17. Make a less formal statement about the strength of evidence in a p-value.
18. Determine the decision for a two-tailed hypohtesis test from the corresponding confidence interval.
19. Use technology and the normal or t-distribution to calculate a p-value for tests for means, difference in means, proportions, difference in proportions, correlation, and slope.
20. Use the normal or t-distribution, the standard error formulas, and the formula (statistic - null value)/SE to calculate a p-value for tests for means, difference in means, proportions, difference in proportions, correlation, and slope.
21. Determine whether a chi-square goodness of fit test or a chi-square test for association is appropriate to answer a question of interest.
22. State hypotheses for a chi-square goodness-of-fit test for one categorical variable and for a chi-square test for association for two categorical variables.
23. Calculate the test statistic for a chi-square goodness-of-fit test and a chi-square test for association both with and without technology.
24. Use a randomization distribution or a chi-square distribution to calculate a p-value for a chi-square test.
25. State the conclusion in context for a chi-square goodness-of-fit test and a chi-square test for association.
26. Determine whether the conditions are met to use a normal, t, or chi-square distribution for inference.
27. Conduct a hypothesis test from start to finish for a variety of different situations.
28. Determine whether a confidence interval, a hypothesis test, both, or neither is most appropriate for answering a question of interest.

Modeling

1. Use technology to find the regression line for two quantitative variables, giving the equation and plotting the line on a scatterplot.

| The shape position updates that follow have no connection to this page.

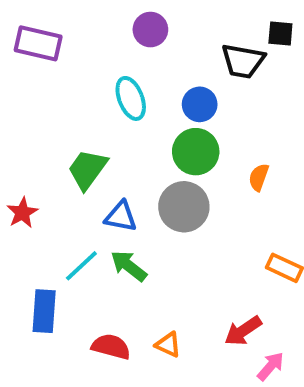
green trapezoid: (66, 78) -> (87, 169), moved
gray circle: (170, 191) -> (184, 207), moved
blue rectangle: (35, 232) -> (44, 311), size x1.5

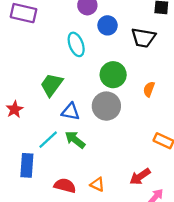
black trapezoid: (243, 61) -> (143, 38), moved
blue circle: (200, 104) -> (108, 25), moved

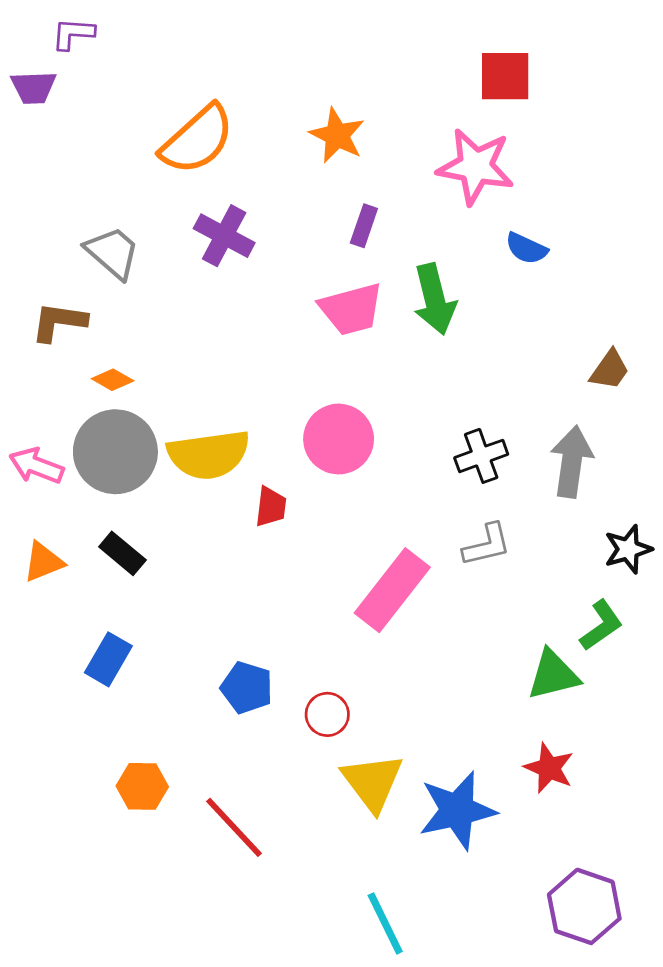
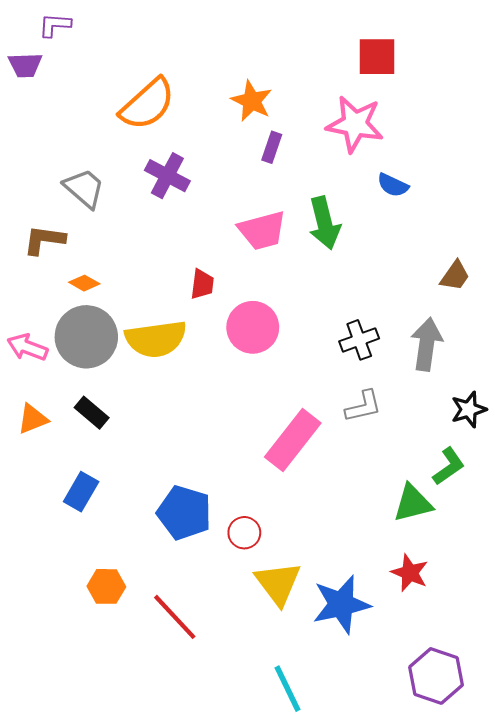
purple rectangle: (364, 226) -> (272, 147), moved
red trapezoid: (271, 507) -> (202, 284), moved
blue pentagon: (247, 688) -> (184, 513), size x1.4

2. Calculate predicted values from a regression equation.
3. Interpret the slope (and intercept, when appropriate) of a regression line in context.
4. Calculate residuals and visualize residuals on a scatterplot.
5. Beware of extrapolating when making predictions, fitting a line to nonlinear data, and the effect of outliers.
6. Recognize the importance of plotting your data.
7. Check a scatterplot for obvious violations of the assumptions of simple linear regression.
8. Construct a confidence interval and test a hypothesis about the slope in a linear regression model.
9. Compute (with technology) and interpret R2 in a regression model.
10. Use technology to fit a multiple regression model.
11. Interpret coefficients in a multiple regression model, recognizing that care should be taken when interpreting coefficients of predictors that are strongly associated with each other.
12. Use a multiple regression model to make predictions.